*** PROVIDED INFORMATION Section Begins ***
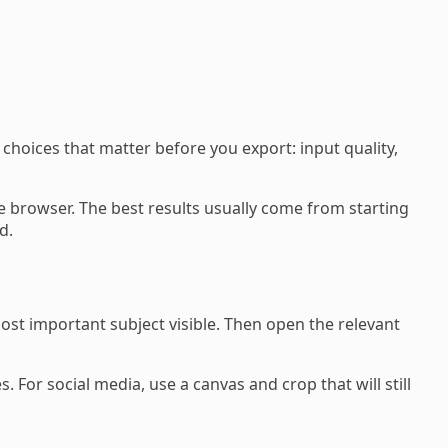
hoices that matter before you export: input quality,
 browser. The best results usually come from starting
d.
st important subject visible. Then open the relevant
. For social media, use a canvas and crop that will still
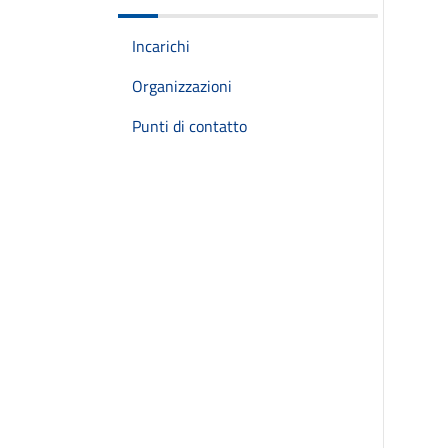
Incarichi
Organizzazioni
Punti di contatto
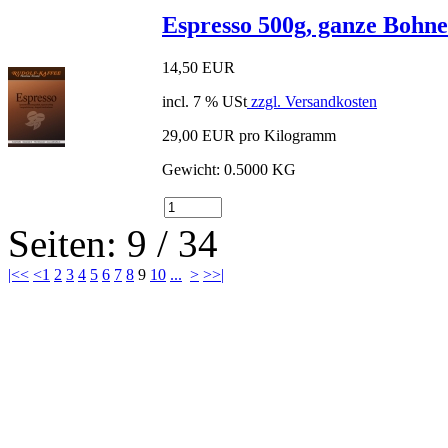
Espresso 500g, ganze Bohn
14,50 EUR
incl. 7 % USt
zzgl. Versandkosten
29,00 EUR pro Kilogramm
Gewicht: 0.5000 KG
Seiten: 9 / 34
|<<
<
1
2
3
4
5
6
7
8
9
10
...
>
>>|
*** PROVIDED INFORMATION Section Ends ***
REQUIRED ACTION
Among the records, find every line with the word "that" and copy it.

RESULT FOR THIS EXERCISE
hoices that matter before you export: input quality,
. For social media, use a canvas and crop that will still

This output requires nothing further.